Getting a graduate job in investment banking is arguably tougher than ever. Anyone securing a position now needs to have internship experience, gleaming extra-curricular activities, impeccable academics and the seemingly elusive characteristics of passion, commitment and enthusiasm.
It helps to have an edge, but undertaking a Masters in Finance qualification in order to boost your technical knowledge is an expensive investment. Top schools charge upwards of £20k ($32k), and this is before the cost of living is factored in.
Is it really worth it if you have ambitions to work in investment banking? Our analysis of the class of 2013 at top banks like Goldman Sachs, Barclays and Royal Bank of Scotland suggests that only a small proportion of those gaining a place on investment banks’ graduate schemes possess a financial Masters degree.
However, we wanted to test which schools offering financial Masters degrees were most favoured by the large investment banks. By analysing the eFinancialCareers CV database, which encompasses around 1.2m resumes of financial professionals globally, we’ve come up with the rankings below.
The league table is based on the proportion of people with finance-focused Masters degrees in our system who have gone on to secure a ‘front office’ investment banking job upon graduation. This means those who have moved into corporate finance, capital markets, sales and trading or equity research. Since the rankings are simply based upon individuals’ moves upon graduation, we’ve included both pre-experience courses (which make up the majority) as well as the small number that recommend students have industry experience before undertaking them.
We’ve allocated a greater weighting to those gaining a position in a tier one investment bank (Bank of America Merrill Lynch, Citi, Deutsche Bank, Goldman Sachs, J.P. Morgan and Morgan Stanley), followed by tier two banks (Barclays, Credit Suisse, UBS) and finally tier three institutions (BNP Paribas, HSBC, Nomura, Royal Bank of Scotland and SocGen) and, together with the proportion of people securing a job, have assigned a score to each college.
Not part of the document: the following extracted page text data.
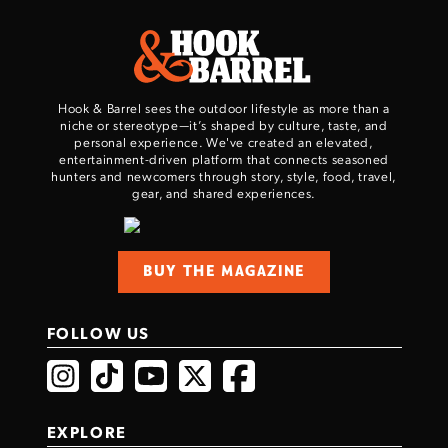
Series Pistol!
TAKE YOUR SHOT!
Hook & Barrel sees the outdoor lifestyle as more than a
niche or stereotype—it’s shaped by culture, taste, and
personal experience. We've created an elevated,
entertainment-driven platform that connects seasoned
hunters and newcomers through story, style, food, travel,
gear, and shared experiences.
BUY THE MAGAZINE
FOLLOW US
EXPLORE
We’ve also broken out the data to show the proportion of graduates gaining roles within the different tiers of investment bank.
We don’t claim that this ranking is perfect, but it gives you an idea of the chances of securing a full-time job if you choose to shell out on an expensive Masters degree.
There are a few of points worth noting on the rankings. Firstly, the reason that the University of St Gallen’s course comes in third is predominantly down to the fact that so many graduates are hired by the Swiss banks – 54% of those working in investment banking from this school secured roles at either Credit Suisse or UBS. This, combined with a small proportion working in tier three institutions, has worked in its favour. A similar regional bias is present at the French universities – graduates of which ended up in predominantly in either SocGen or BNP Paribas. As our rankings give less precedence to the French banks, this has impacted these schools’ position, particularly at Skema Business School, where 79% of graduates on our database ended up in ‘tier three’ banks.